Pourtant, George Bush agit comme si aucun doute ne l'effleurait, comme s'il avait la conviction que la voie solitaire choisie conduira les Etats-Unis là où ils prétendent vouloir aller: un Irak démocratisé dans un Proche-Orient stabilisé. Le président a même une nouvelle fois désavoué publiquement Colin Powell: depuis dix jours, le secrétaire d'Etat disait à ses interlocuteurs que Washington est prêt à revenir à plus de coopération devant l'immensité de la tâche militaire, politique, sociale, économique; il était disposé à discuter d'une nouvelle résolution au Conseil de sécurité, pour que les Nations unies jouent à Bagdad le rôle qui devrait être le leur. Le président, hier, a balayé cette hypothèse. La résolution existante, votée après la chute de Bagdad, est très convenable, a-t-il dit: elle accorde aux occupants tous les pouvoirs…
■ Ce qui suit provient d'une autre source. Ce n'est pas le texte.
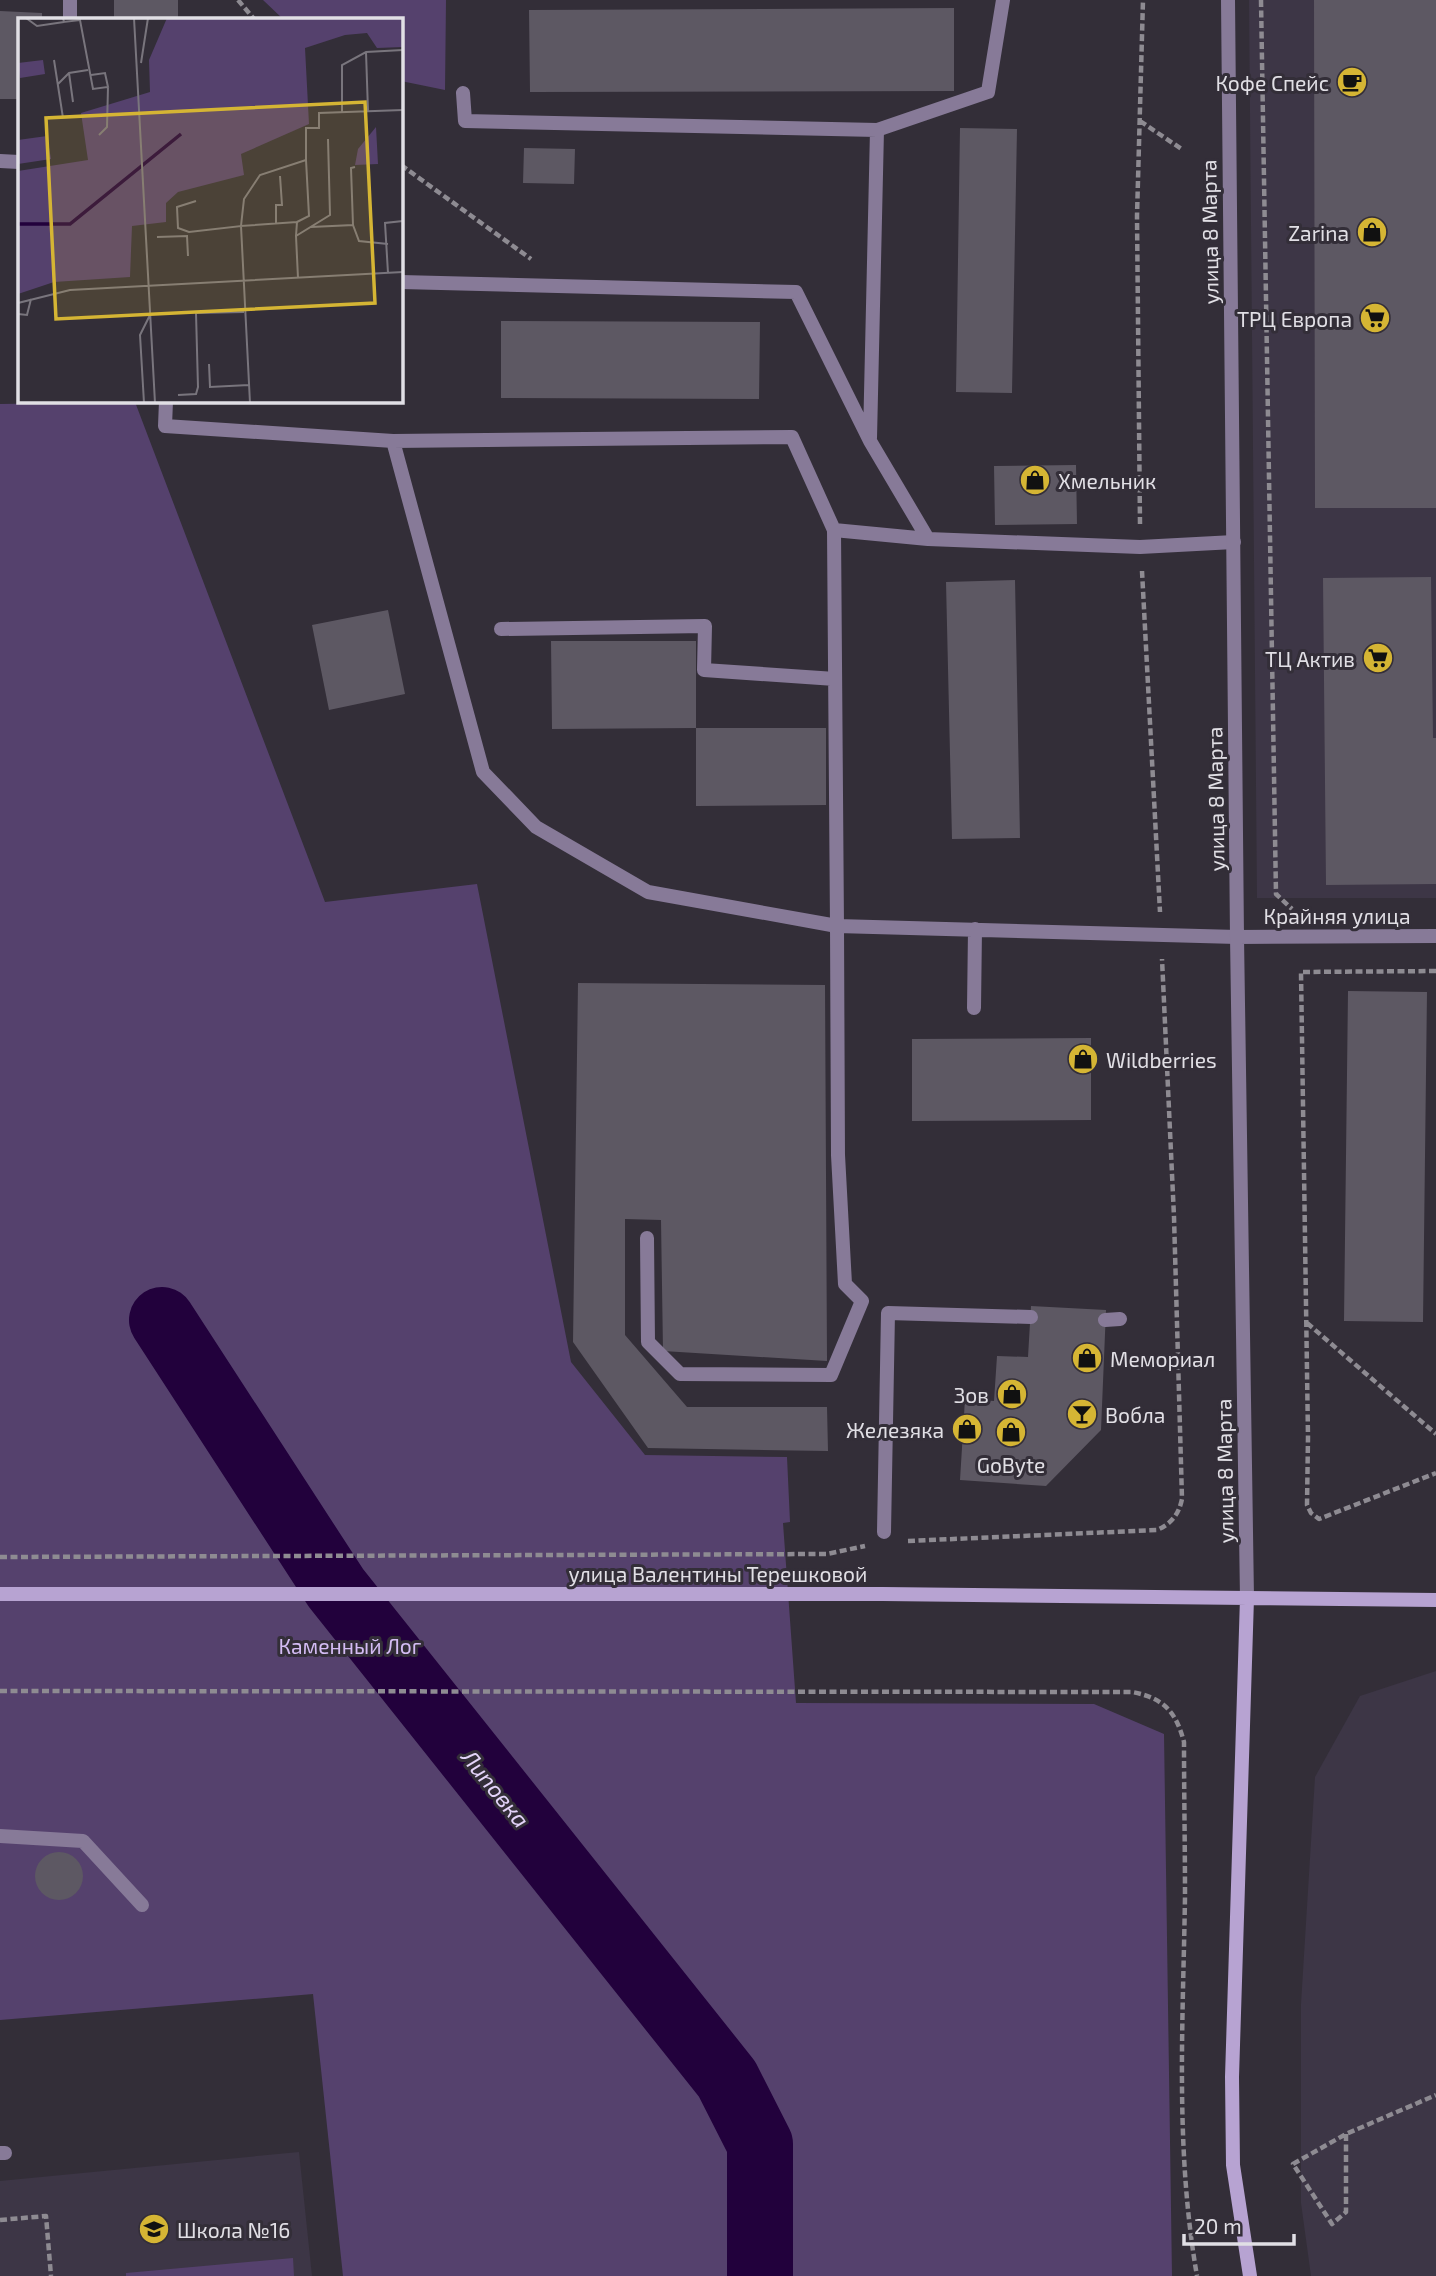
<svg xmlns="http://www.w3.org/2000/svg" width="1436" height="2276" font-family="'Exo 2',sans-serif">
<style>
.built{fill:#3d3646}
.green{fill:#55416d}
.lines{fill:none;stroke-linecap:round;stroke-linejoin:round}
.river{stroke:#22013c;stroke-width:66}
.building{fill:#5d5863}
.path{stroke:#8e8b92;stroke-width:4.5;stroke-dasharray:7 3.5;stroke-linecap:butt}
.lane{stroke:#877a98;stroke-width:14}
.street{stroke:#877a98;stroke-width:14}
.secondary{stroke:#b7a3d2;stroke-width:14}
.labels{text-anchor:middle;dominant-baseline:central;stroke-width:6;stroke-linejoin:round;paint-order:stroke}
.poi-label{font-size:21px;fill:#e1dfe5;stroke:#332e38;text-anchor:end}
.street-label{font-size:21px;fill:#e1dfe5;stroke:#332e38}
.park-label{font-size:21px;fill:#d4bcf4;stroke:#332e38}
.water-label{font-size:23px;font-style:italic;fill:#e4d4fa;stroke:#332e38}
.inset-river{fill:none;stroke:#22013c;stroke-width:3.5}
.inset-road{fill:none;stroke:#79757d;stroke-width:2}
.view{fill:#d5b534;fill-opacity:0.15;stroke:#d5b534;stroke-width:3.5}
.inset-edge{fill:none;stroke:#e1dfe5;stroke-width:3.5}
</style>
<rect width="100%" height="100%" fill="#332e38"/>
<path class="built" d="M1249,0H1436V898H1257Z
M1436,1671V2276H1311L1301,2203V2004L1315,1777L1360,1696Z
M299,2152L312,2276H0V2181Z"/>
<path class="green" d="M263,0H446L445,90L401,81V19H283Z
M135,402L325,902L477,884L571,1362L645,1455L787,1457L790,1522L783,1523L796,1703L1094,1704L1164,1734L1172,2276H343L313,1994L0,2020V404Z
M293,2258L294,2276H126V2273Z"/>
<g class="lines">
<path class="river" d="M162,1320L336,1588L727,2079L760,2144V2276"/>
</g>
<path class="building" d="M114,0H178V19H114Z
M1314,0H1436V508H1315Z
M954,8V91L530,92L529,10Z
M0,11L42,13V19H19V99H0Z
M960,128L1017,129L1012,393L956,392Z
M524,148L575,149L574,184L523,183Z
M501,321L760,322L759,399L501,398Z
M1076,465L1077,524L995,525L994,466Z
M1431,577L1433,738H1436V884L1326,885L1323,578Z
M1015,580L1020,838L952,839L946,582Z
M388,610L405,694L329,710L312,625Z
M551,641H696V728L552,729Z
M696,728H826V805L696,806Z
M578,983L825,985L827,1361L663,1351L661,1220L625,1219V1335L687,1407H827L828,1451L648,1448L573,1342Z
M1348,991L1427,992L1423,1322L1344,1321Z
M1091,1038V1120L912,1121V1039Z
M1031,1306L1106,1310L1101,1430L1046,1486L960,1480L965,1399L994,1401L997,1356L1028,1357Z
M35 1876a24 24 0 1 1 48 0a24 24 0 1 1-48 0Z"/>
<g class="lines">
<path class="path" d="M238,0L254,19
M1261,0L1276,894L1292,909
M1140,121L1183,150
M401,165L531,259
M1140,524L1137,216L1143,0
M1142,571L1160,912
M1436,971L1301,972L1308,1437L1307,1505L1311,1513L1319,1519L1436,1473
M1307,1323L1436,1434
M908,1541L1157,1530C1171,1524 1179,1514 1182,1499L1174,1217L1162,959
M0,1557L827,1554L865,1546
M0,1691L1132,1692C1164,1698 1176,1712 1184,1742C1184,1794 1185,1845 1185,1897C1183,2024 1175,2150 1197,2276
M1346,2134V2212L1332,2224L1293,2164L1346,2134L1436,2095
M0,2220L46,2216L51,2276"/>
<path class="lane" d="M70,19V0
M463,93L465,121L877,130L870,438
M877,130L988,92L1003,0
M0,161L19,162
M401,282L796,292L870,441L928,539L1140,547L1234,542
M166,401L165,426L393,441L483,772L536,827L648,892L837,926L834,530
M393,441L792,437L834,530L928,539
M501,629L705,626L704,670L835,679
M974,1008L975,929
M647,1238L648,1342L680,1374L831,1375L862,1301L845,1284L838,1155L837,926L1237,937
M1105,1320L1120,1319
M884,1532L888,1313L1031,1317
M0,1836L83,1841L142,1905
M0,2153H5"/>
<path class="street" d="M1228,0L1237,937L1247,1598
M1237,937L1436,936"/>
<path class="secondary" d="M0,1594H883L1436,1600
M1247,1598L1232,2077L1233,2165L1250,2276"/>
</g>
<defs>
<g id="cafe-disc" transform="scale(1.575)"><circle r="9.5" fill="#d5b534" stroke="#332e38"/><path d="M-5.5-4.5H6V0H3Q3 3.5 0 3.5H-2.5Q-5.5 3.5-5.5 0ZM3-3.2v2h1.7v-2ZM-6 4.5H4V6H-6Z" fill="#111"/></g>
<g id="shop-disc" transform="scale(1.575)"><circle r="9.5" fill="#d5b534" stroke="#332e38"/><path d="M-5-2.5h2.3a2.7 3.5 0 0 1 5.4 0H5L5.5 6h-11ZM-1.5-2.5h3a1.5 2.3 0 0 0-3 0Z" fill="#111"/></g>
<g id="supermarket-disc" transform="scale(1.575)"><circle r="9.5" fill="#d5b534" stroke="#332e38"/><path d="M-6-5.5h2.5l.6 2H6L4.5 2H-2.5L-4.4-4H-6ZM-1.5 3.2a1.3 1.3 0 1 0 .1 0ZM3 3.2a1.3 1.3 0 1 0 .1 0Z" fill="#111"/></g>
<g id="bar-disc" transform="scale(1.575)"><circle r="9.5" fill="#d5b534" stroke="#332e38"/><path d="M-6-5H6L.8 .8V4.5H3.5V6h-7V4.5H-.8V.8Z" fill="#111"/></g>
<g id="school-disc" transform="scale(1.575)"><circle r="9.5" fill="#d5b534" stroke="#332e38"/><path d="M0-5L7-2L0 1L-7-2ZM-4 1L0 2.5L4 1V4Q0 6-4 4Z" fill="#111"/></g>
</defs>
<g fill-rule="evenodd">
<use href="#cafe-disc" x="1352" y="82"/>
<use href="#shop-disc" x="1372" y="232"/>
<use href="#supermarket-disc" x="1375" y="318"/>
<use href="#shop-disc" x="1035" y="480"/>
<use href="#supermarket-disc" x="1378" y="658"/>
<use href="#shop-disc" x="1083" y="1059"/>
<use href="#shop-disc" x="1087" y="1358"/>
<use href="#shop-disc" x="1012" y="1394"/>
<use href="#bar-disc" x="1082" y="1414"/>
<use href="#shop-disc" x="967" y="1429"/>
<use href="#shop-disc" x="1011" y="1432"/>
<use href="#school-disc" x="154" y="2229"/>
</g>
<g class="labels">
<g class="poi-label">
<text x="1329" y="82">Кофе Спейс</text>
<text x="1349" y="232">Zarina</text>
<text x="1352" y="318">ТРЦ Европа</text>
<text x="1058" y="480" text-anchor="start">Хмельник</text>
<text x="1355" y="658">ТЦ Актив</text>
<text x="1106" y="1059" text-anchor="start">Wildberries</text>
<text x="1110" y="1358" text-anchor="start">Мемориал</text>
<text x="989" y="1394">Зов</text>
<text x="1105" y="1414" text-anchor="start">Вобла</text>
<text x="944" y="1429">Железяка</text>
<text x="1011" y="1464" text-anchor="middle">GoByte</text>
<text x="177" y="2229" text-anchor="start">Школа №16</text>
</g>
<g class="street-label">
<text transform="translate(1209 232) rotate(-91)">улица 8 Марта</text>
<text transform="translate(1215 799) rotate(-91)">улица 8 Марта</text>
<text x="1337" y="915">Крайняя улица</text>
<text transform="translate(1224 1471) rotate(-91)">улица 8 Марта</text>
<text x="718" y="1573">улица Валентины Терешковой</text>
</g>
<g class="park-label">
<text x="350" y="1645">Каменный Лог</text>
</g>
<g class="water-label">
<text transform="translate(496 1788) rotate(51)">Липовка</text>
</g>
</g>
<g transform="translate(18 18)">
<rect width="385" height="385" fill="#332e38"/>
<path d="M149,0H385V29L359,30L349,15L327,17L287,30L291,106L223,136L226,157L160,174L148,185V204L114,208L112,259L36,264L0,276V153L70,142L63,95L132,74L131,42ZM25,42L27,56L2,60L0,45ZM358,109L360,146L337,147L340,131ZM29,118L33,141L0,146V122Z" fill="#55416d"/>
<path class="inset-river" d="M0,206H52L163,116"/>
<path class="inset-road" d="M8,0L19,8L46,4M45,0L46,4L62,2L75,71L90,69L87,55L73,57M116,0L137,385M348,34L350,93M36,42L45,100M123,45L130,0M51,55L55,84M40,66L51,55L70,52M324,94V47L348,34L385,32M81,117L89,109L90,69M178,183L159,189L160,210L171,214L223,208L232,385M279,204L223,208L226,181L242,157L288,142V110H301V95L385,92M258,206V187H264L262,158M335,207L341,223L370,226M293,209L335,207L333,150L337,149M278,218L279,204L291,198L288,142M139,219L169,218L170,238M370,255L367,205L385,203M280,260L278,218L312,197L310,121M0,285L52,272L385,254M0,296L9,297L13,281M191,346L192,369L231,367M160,377L178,376L180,369L178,295L226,294M126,385L122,317L132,297"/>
<path class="view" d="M347,84L357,285L38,301L28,100Z"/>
<rect width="385" height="385" class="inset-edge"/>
</g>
<path d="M1184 2234v10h110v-10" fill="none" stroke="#e1dfe5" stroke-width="3.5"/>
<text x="1194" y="2234" font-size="21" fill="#e1dfe5" stroke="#332e38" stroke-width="5" paint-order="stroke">20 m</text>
</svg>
Les hommes qui ont planifié de longue date aux Etats-Unis la guerre pour liquider le régime de Saddam Hussein sont guidés par la certitude que la puissance américaine a les moyens de maîtriser un conflit de basse intensité. Ils sont même convaincus que l'armée aurait pu, au Vietnam, l'emporter dans une guerre autrement virulente. Il est vrai que les feddayin de Mésopotamie n'ont rien à voir avec la massive insurrection des rizières. Les stratèges du Pentagone, dans leurs bureaux climatisés, préparent pourtant au pays quelques déconvenues.